Document section:
________________________________________

Re: RCFile vs SequenceFile vs text files

Posted by Edward Capriolo <ed...@gmail.com>.

In general, use Sequence Files + with GZip or Snappy Compression.


On Mon, Jan 27, 2014 at 2:44 PM, Thilina Gunarathne <cs...@gmail.com>wrote:

> Thanks Eric and Sharath for the pointers to ORC. Unfortunately ORC would
> not be an option for us as our cluster still runs Hive 0.9 and we won't be
> migrating any time soon.
>
> thanks,
> Thilina
>
>
> On Mon, Jan 27, 2014 at 2:35 PM, Sharath Punreddy <sr...@gmail.com>wrote:
>
>> Quick insights:
>>
>>
>> http://hortonworks.com/blog/orcfile-in-hdp-2-better-compression-better-performance/
>>
>>
>>
>>
>> On Mon, Jan 27, 2014 at 1:29 PM, Eric Hanson (BIG DATA) <
>> Eric.N.Hanson@microsoft.com> wrote:
>>
>>>  It sounds like ORC would be best.
>>>
>>>
>>>
>>>                 -Eric
>>>
>>>
>>>
>>> *From:* Thilina Gunarathne [mailto:csethil@gmail.com]
>>> *Sent:* Monday, January 27, 2014 11:05 AM
>>> *To:* user@hive.apache.org
>>> *Subject:* RCFile vs SequenceFile vs text files
>>>
>>>
>>>
>>> Dear all,
>>>
>>> We are trying to pick the right data storage format for the Hive table
>>> with the following requirement and would really appreciate any insights you
>>> can provide to help our decision.

________________________________________

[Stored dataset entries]
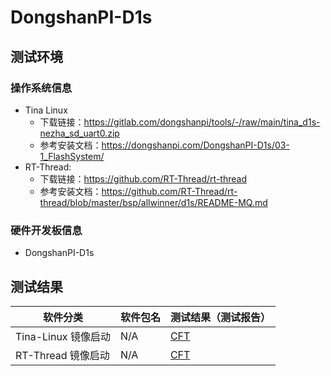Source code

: # DongshanPI-D1s

## 测试环境

### 操作系统信息

- Tina Linux
  - 下载链接：https://gitlab.com/dongshanpi/tools/-/raw/main/tina_d1s-nezha_sd_uart0.zip
  - 参考安装文档：https://dongshanpi.com/DongshanPI-D1s/03-1_FlashSystem/
- RT-Thread:
  - 下载链接：https://github.com/RT-Thread/rt-thread
  - 参考安装文档：https://github.com/RT-Thread/rt-thread/blob/master/bsp/allwinner/d1s/README-MQ.md

### 硬件开发板信息

- DongshanPI-D1s

## 测试结果

| 软件分类                       | 软件包名     | 测试结果（测试报告）        |
|----------------------------|--------------|---------------------------|
| Tina-Linux 镜像启动            | N/A          | [CFT][Tina]            |
| RT-Thread 镜像启动             | N/A          | [CFT][RT-Thread]       |

[Tina]: ./TinaLinux/README.md
[RT-Thread]: ./RT-Thread/README.md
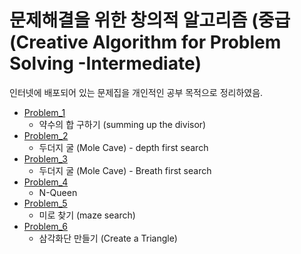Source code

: 문제해결을 위한 창의적 알고리즘 (중급 (Creative Algorithm for Problem Solving -Intermediate)
==========================================================================================

인터넷에 배포되어 있는 문제집을 개인적인 공부 목적으로 정리하였음.

* [Problem_1](https://github.com/heesoon/algorithm/tree/develop/Creative_algorithms_for_problem_solving_(intermediate)/Problem_1)
  * 약수의 합 구하기 (summing up the divisor)
* [Problem_2](https://github.com/heesoon/algorithm/tree/develop/Creative_algorithms_for_problem_solving_(intermediate)/Problem_2)
  * 두더지 굴 (Mole Cave) - depth first search
* [Problem_3](https://github.com/heesoon/algorithm/tree/develop/Creative_algorithms_for_problem_solving_(intermediate)/Problem_3)
  * 두더지 굴 (Mole Cave) - Breath first search
* [Problem_4](https://github.com/heesoon/algorithm/tree/develop/Creative_algorithms_for_problem_solving_(intermediate)/Problem_4)
  * N-Queen
* [Problem_5](https://github.com/heesoon/algorithm/tree/develop/Creative_algorithms_for_problem_solving_(intermediate)/Problem_5)
  * 미로 찾기 (maze search)
* [Problem_6](https://github.com/heesoon/algorithm/tree/develop/Creative_algorithms_for_problem_solving_(intermediate)/Problem_6)
  * 삼각화단 만들기 (Create a Triangle)
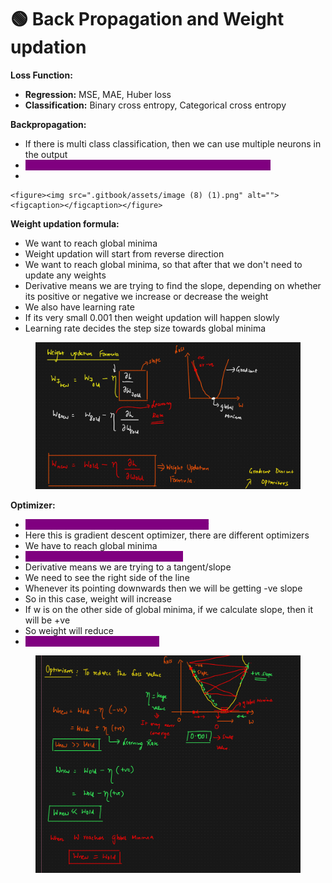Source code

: # 🟢 Back Propagation and Weight updation

**Loss Function:**

* **Regression:** MSE, MAE, Huber loss
* **Classification:** Binary cross entropy, Categorical cross entropy



**Backpropagation:**

* &#x20;If there is multi class classification, then we can use multiple neurons in the output
* <mark style="color:purple;background-color:purple;">**Updation of weights will happen in backward propagation**</mark>
*

    <figure><img src=".gitbook/assets/image (8) (1).png" alt=""><figcaption></figcaption></figure>

**Weight updation formula:**

* We want to reach global minima
* Weight updation will start from reverse direction
* We want to reach global minima, so that after that we don't need to update any weights
* Derivative means we are trying to find the slope, depending on whether its positive or negative we increase or decrease the weight
* We also have learning rate
* If its very small 0.001 then weight updation will happen slowly
* Learning rate decides the step size towards global minima

<figure><img src=".gitbook/assets/image (9) (1).png" alt=""><figcaption></figcaption></figure>

**Optimizer:**

* <mark style="color:purple;background-color:purple;">**To minimize loss function we use optimizer**</mark>
* Here this is gradient descent optimizer, there are different optimizers
* We have to reach global minima
* <mark style="color:purple;background-color:purple;">**W.r.t initial weights we get some loss**</mark>
* Derivative means we are trying to a tangent/slope
* We need to see the right side of the line
* Whenever its pointing downwards then we will be getting -ve slope
* So in this case, weight will increase
* If w is on the other side of global minima, if we calculate slope, then it will be +ve
* So weight will reduce
* <mark style="color:purple;background-color:purple;">**Slope at global minima will be 0**</mark>

<figure><img src=".gitbook/assets/image (10) (1).png" alt=""><figcaption></figcaption></figure>

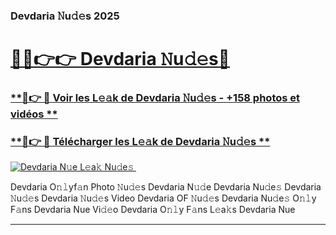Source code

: ### Devdaria 𝙽u𝚍𝚎s 2025  

# <h1><a href="(https://rebrand.ly/accesvip">🔗🔗👉👉 Devdaria 𝙽u𝚍𝚎s🔗</a></h1>

### [ **🔗👉 🔴 Voir les L𝚎𝚊k de Devdaria 𝙽u𝚍𝚎s - +158 photos et vidéos **](https://rebrand.ly/accesvip)
### [ **🔗👉 🔴 Télécharger les L𝚎𝚊k de Devdaria 𝙽u𝚍𝚎s **](https://rebrand.ly/accesvip)  

[![Devdaria N𝚞e L𝚎a𝚔 Nu𝚍e𝚜 ](https://i.imgur.com/0qMVB7G.gif)](https://rebrand.ly/accesvip)  

Devdaria O𝚗𝚕yf𝚊n Photo 𝙽u𝚍𝚎s
Devdaria N𝚞𝚍e
Devdaria Nu𝚍e𝚜
Devdaria 𝙽u𝚍𝚎s
Devdaria 𝙽u𝚍𝚎s Video
Devdaria OF 𝙽u𝚍𝚎s
Devdaria Nu𝚍e𝚜 O𝚗𝚕y F𝚊ns
Devdaria Nue Vi𝚍𝚎o
Devdaria O𝚗𝚕y F𝚊ns L𝚎a𝚔s
Devdaria Nue

___  
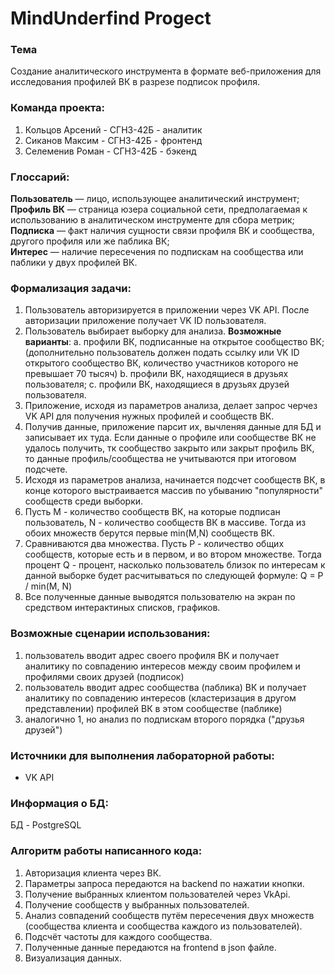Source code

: <h1>MindUnderfind Progect</h1>

<h3>Тема</h3>

Создание аналитического инструмента в формате веб-приложения для исследования профилей ВК в разрезе подписок профиля.

<h3>Команда проекта:</h3>

1) Кольцов Арсений - СГН3-42Б - аналитик<br>
2) Сиканов Максим - СГН3-42Б - фронтенд<br>
3) Селеменив Роман - СГН3-42Б - бэкенд<br>

<h3>Глоссарий:</h3> 

**Пользователь** — лицо, использующее аналитический инструмент;<br>
**Профиль ВК** — страница юзера социальной сети, предполагаемая к использованию в аналитическом инструменте для сбора метрик;<br>
**Подписка** — факт наличия сущности связи профиля ВК и сообщества, другого профиля или же паблика ВК;<br>
**Интерес** — наличие пересечения по подпискам на сообщества или паблики у двух профилей ВК. 

<h3>Формализация задачи:</h3>

1. Пользователь авторизируется в приложении через VK API. После авторизации приложение получает VK ID пользователя.
2. Пользователь выбирает выборку для анализа. **Возможные варианты**:
    a. профили ВК, подписанные на открытое сообщество ВК; (дополнительно пользователь должен подать ссылку или VK ID открытого сообщество ВК, количество участников которого не превышает 70 тысяч)
    b. профили ВК, находящиеся в друзьях пользователя;
    c. профили ВК, находящиеся в друзьях друзей пользователя.
3. Приложение, исходя из параметров анализа, делает запрос черчез VK API для получения нужных профилей и сообществ ВК.
4. Получив данные, приложение парсит их, вычленяя данные для БД и записывает их туда. Если данные о профиле или сообществе ВК не удалось получить, тк сообщество закрыто или закрыт профиль ВК, то данные профиль/сообщества не учитываются при итоговом подсчете.
5. Исходя из параметров анализа, начинается подсчет сообществ ВК, в конце которого выстраивается массив по убыванию "популярности" сообществ среди выборки.
6. Пусть M - количество сообществ ВК, на которые подписан пользователь, N - количество сообществ ВК в массиве. Тогда из обоих множеств берутся первые min(M,N) сообществ ВК.
7. Сравниваются два множества. Пусть P - количество общих сообществ, которые есть и в первом, и во втором множестве. Тогда процент Q - процент, насколько пользователь близок по интересам к данной выборке будет расчитываться по следующей формуле:
    Q = P / min(M, N)
8. Все полученные данные выводятся пользователю на экран по средством интерактиных списков, графиков.

<h3>Возможные сценарии использования:</h3>

1. пользователь вводит адрес своего профиля ВК и получает аналитику по совпадению интересов между своим профилем и профилями своих друзей (подписок)
2. пользователь вводит адрес сообщества (паблика) ВК и получает аналитику по совпадению интересов (кластеризация в другом представлении) профилей ВК в этом сообществе (паблике)<br>
3. аналогично 1, но анализ по подпискам второго порядка ("друзья друзей")<br>

<h3>Источники для выполнения лабораторной работы:</h3>

- VK API

<h3>Информация о БД:</h3>

БД - PostgreSQL

<h3>Алгоритм работы написанного кода:</h3>

1. Авторизация клиента через ВК.<br>
2. Параметры запроса передаются на backend по нажатии кнопки.<br>
3. Получение выбранных клиентом пользователей через VkApi.<br>
4. Получение сообществ у выбранных пользователей.<br>
5. Анализ совпадений сообществ путём пересечения двух множеств (сообщества клиента и сообщества каждого из пользователей).<br>
6. Подсчёт частоты для каждого сообщества.<br>
7. Полученные данные передаются на frontend в json файле.<br>
8. Визуализация данных.<br>

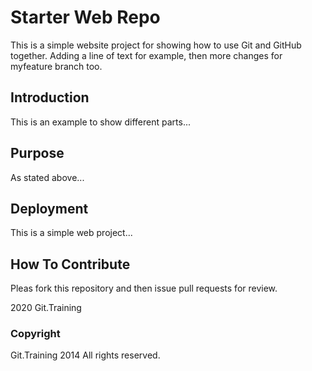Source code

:# Starter Web Repo

This is a simple website project for showing how to use Git and GitHub together. Adding a line of text for example, then more changes for myfeature branch too.

## Introduction

This is an example to show different parts...
## Purpose

As stated above...

## Deployment

This is a simple web project...

## How To Contribute

Pleas fork this repository and then issue pull requests for review.

2020 Git.Training

### Copyright

Git.Training 2014 All rights reserved.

________________________________________

Activity list:
1) From the entries, copy out word for word the lines starting with the line that contains "[Tina]: ./TinaLinux/README.md" and going on through the line that contains "인터넷에 배포되어 있는 문제집을 개인적인 공부 목적으로 정리하였음.". Leave the pictures out of your copy.
2) Write the next part of the mailing-list thread about choosing a Hive storage format, picking up right after its final line.

Responses to the tasks:
1)
[Tina]: ./TinaLinux/README.md
[RT-Thread]: ./RT-Thread/README.md
Source code

: 문제해결을 위한 창의적 알고리즘 (중급 (Creative Algorithm for Problem Solving -Intermediate)
==========================================================================================

인터넷에 배포되어 있는 문제집을 개인적인 공부 목적으로 정리하였음.

2)
>>>
>>> 1. ~50Billion records per month. ~14 columns per record and each record
>>> is ~100 bytes.  Table is partitioned by the date. Table gets populated
>>> periodically from another Hive query.
>>>
>>> 2. The columns are dense, so I'm not sure whether we'll get any space
>>> savings by using RCFiles.
>>>
>>> 3. Data needs to be compressed.
>>>
>>> 4. We will be doing lot of aggregation queries for selected columns.
>>> There will be ad-hoc queries for whole records as well.
>>>
>>> 5. We need the ability to run Java MapReduce programs on the underlying
>>> data. We have existing programs which use custom inputformats with
>>> compressed textfiles as input and we are willing to port them to use other
>>> formats. (how easy to use Java MapReduce with RCFiles vs SequenceFiles?)
>>>
>>> 6. Ability to use hive indexing.
>>>
>>> thanks a ton in advance,
>>>
>>> Thilina
>>>
>>>
>>>
>>> --
>>> https://www.cs.indiana.edu/~tgunarat/
>>> http://www.linkedin.com/in/thilina
>>>
>>> http://thilina.gunarathne.org
>>>
>>
>>
>>
>> --
>> Thank you
>>
>> Sharath Punreddy
>> 1201 Golden gate Dr,
>> Southlake TX 76092.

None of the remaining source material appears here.